[Selected excerpt Boundary: Start]
Exxon, for instance, this week said it was cutting production at its Baton Rouge refinery, the company’s second-largest in the United States because it was running out of storage. Other refineries are making similar moves by reducing processing as the world runs out of storage space.

“[N]o one can exactly be sure that production will be shut-in fast enough to not overwhelm our ability to store oil,” energy research centre JBC Energy said. “In such an environment, it is as possible for Brent prices to briefly go to $10 per barrel as it was back in 1986 or 1998.” Credit rating agency Standards & Poor has also warned that oil prices may fall to $10 a barrel this year.

Compounding the situation is the fact that an agreement between OPEC and Russia to cut oil production will expire in April while Saudi Arabia is also preparing to increase its fossil fuel production amid the price war with Moscow. The tussle for market share between the world’s largest producers is expected to raise global daily oil production by over 2.5 million barrels, outpacing demand by 6 million barrels a day.
[Selected excerpt Boundary: End]
[Data extract Boundary: Start]
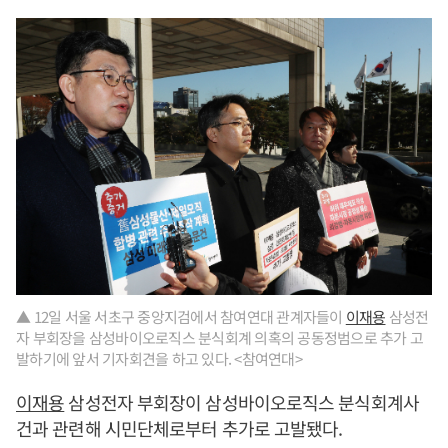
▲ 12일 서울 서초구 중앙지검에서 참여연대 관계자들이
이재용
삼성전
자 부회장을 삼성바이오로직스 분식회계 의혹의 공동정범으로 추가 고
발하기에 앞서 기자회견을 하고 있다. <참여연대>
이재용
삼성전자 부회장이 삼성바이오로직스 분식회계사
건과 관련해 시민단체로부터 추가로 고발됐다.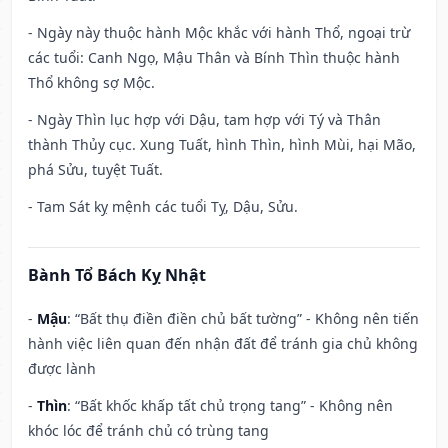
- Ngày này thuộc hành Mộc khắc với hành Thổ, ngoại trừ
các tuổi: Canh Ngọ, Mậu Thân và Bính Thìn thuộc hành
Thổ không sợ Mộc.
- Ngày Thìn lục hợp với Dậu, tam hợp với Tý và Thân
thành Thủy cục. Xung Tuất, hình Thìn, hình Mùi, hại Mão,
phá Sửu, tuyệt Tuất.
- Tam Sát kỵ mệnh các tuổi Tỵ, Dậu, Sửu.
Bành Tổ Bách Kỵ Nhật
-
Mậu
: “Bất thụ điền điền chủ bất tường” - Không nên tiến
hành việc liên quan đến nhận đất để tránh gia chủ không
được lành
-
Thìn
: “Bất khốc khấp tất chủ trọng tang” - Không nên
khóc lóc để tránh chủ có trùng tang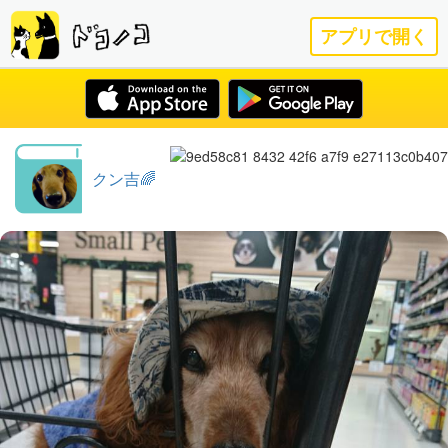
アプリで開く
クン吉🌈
[Data extract Boundary: End]
## [Required tasks]
1) Translate this sentence from the oil price text into Spanish: "Other refineries are making similar moves by reducing processing as the world runs out of storage space."
2) Write what comes next in the oil price text, starting after its last sentence.
The rows stand apart from the oil price text.

## [Answers to this exercise]
1) Otras refinerías están tomando medidas similares al reducir el procesamiento a medida que el mundo se queda sin espacio de almacenamiento.

2)
Rystad estimates that the world has about 7.2 billion barrels of crude and products in storage, including 1.3 billion to 1.4 billion barrels onboard oil tankers at sea. Typically, it would take nine months to fill the remaining stores, but challenges at many facilities are expected to shorten this window to only a few months.

With the world’s oversupply of oil expected to skyrocket next month at the current storage filling rate, prices are “destined to follow the same fate as they did in 1998,” Rystad analyst Paola Rodriguez-Masiu said. Meanwhile, oil producers such as Nigeria have started cutting official selling prices for their crude with a view to luring buyers, so as to clear an inventory of unsold cargoes.